A A+ A++
Opinie
3 lutego 2022, 14:12

autor: Marcin Strzyżewski

Gracz od czasów pierwszego Prince of Persia. Niemal zawalił szkołę przez Settlersy II.

Dying Light 2 i Cyberpunk 2077. Dwie dobre polskie gry. Dwie bardzo różne gry. Każda z nich robi doskonale to, co drugiej nie wyszło.

Mniej więcej rok temu byłem świeżo po przejściu Cyberpunka. Do dziś nie wiem, jak dokładnie powinienem się wypowiadać o tym tytule. Najpiękniejsze w historii gier miasto do dziś czasem kusi, choć w sumie niewiele w nim było do roboty. Dość przeciętna fabuła zwieńczona finałem jak z filmu sensacyjnego klasy B (przynajmniej taki był koniec, do którego ja doszedłem), w czasie której poznałem postaci tak żywe, że zdążyłem się do nich przywiązać.

Teraz gram w Dying Lighta 2. Jeszcze nie przeszedłem całej gry i się nie spieszę. To jeden z tych przypadków, w których odmówiłem recenzji, bo musiałbym „grać na akord”, zamiast naprawdę cieszyć się doświadczeniem. I tak sobie skaczę po dachach, zaglądam w zakamarki i zaczynam dostrzegać, że najwyższy czas poznać CD Projekt z Techlandem. Niech się pobiorą.

Czas się brutalnie czepiać

Cyberpunk 2077 miał zdecydowanie więcej problemów niż tylko bugi. Jasne, to była dobra gra w złym stanie technicznym. Nawet jeśli jednak wyszłaby bez jednego glitcha, wciąż byłoby na co narzekać. W tym ogromnym, świecącym neonami, brudnym, cudownym mieście robiliśmy trzy rzeczy na zmianę – gadaliśmy, skradaliśmy się i strzelaliśmy. Oczywiście zdarzało się jeździć samochodem, ale – prawdę mówiąc – ciężko mi to nazwać elementem gameplayu. Nazwałbym to raczej wirtualnym obowiązkiem, który można sobie było umilić gapieniem się na ogromne, świecące neonami… Po prostu zwiedzaniem.

◆ Zbiór danych

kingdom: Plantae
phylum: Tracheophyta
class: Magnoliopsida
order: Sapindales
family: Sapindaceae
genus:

◆ Zadania
(A) Sprawdź, czy poniższe stwierdzenia zgadzają się z tekstem o Dying Light 2 i Cyberpunku 2077. Przy każdym odpowiedz tak lub nie i przytocz dokładnie rozstrzygające słowa tekstu.
(i) Autor tekstu napisał recenzję Dying Light 2.
(ii) W Cyberpunku 2077 gracze na zmianę rozmawiali, skradali się i strzelali.
(iii) Jedynym problemem Cyberpunka 2077 były bugi.
(B) Rozwiń tekst o Dying Light 2 i Cyberpunku 2077, pisząc jego dalszy ciąg od miejsca, w którym się kończy.

◆ Odpowiedzi
(A)
(i) Nie: „To jeden z tych przypadków, w których odmówiłem recenzji”.
(ii) Tak: „robiliśmy trzy rzeczy na zmianę – gadaliśmy, skradaliśmy się i strzelaliśmy”.
(iii) Nie: „Cyberpunk 2077 miał zdecydowanie więcej problemów niż tylko bugi”.

(B)
Żaden z tych trzech elementów gameplayu nie był idealny. W rozmowach brakowało ciekawych decyzji, nawet takich drobnych. Skradaniu sporo brakowało w stosunku do gier skupionych na tym aspekcie zabawy. Strzelanie z kolei w mojej opinii cierpiało krytycznie na siłowej próbie wtłoczenia go w erpegowe ramy. To oczywiście moja prywatna opinia, ale uważam, że zdanie powinno brzmieć: „Pocisk ze strzelby urwał bandycie głowę”. Jeśli brzmi: „Pocisk poziomu trzeciego wystrzelony ze strzelby poziomu drugiego trafił krytycznie bandytę poziomu siedemnastego w głowę, zadając mu szesnaście punktów ran” to tracę zaangażowanie.

W JAKI SPOSÓB DYING LIGHT JEST LEPSZY?

Zgadza się, w grach Techlandu także mamy levele broni i przeciwników. Tu także uderzenie słabszą pałką zada przeciwnikowi mniej obrażeń niż cios mocniejszą. Jeśli chodzi o sam gameplay, to różnica polega na tym, że w DL słabszą postacią wciąż jesteśmy w stanie pokonać mocnego przeciwnika, jeśli tylko będziemy mieli refleks i taktykę. W Cyberpunku 2077 starcie z mocniejszymi przeciwnikami nie dawało takich szans. Raczej rodziło frustrację.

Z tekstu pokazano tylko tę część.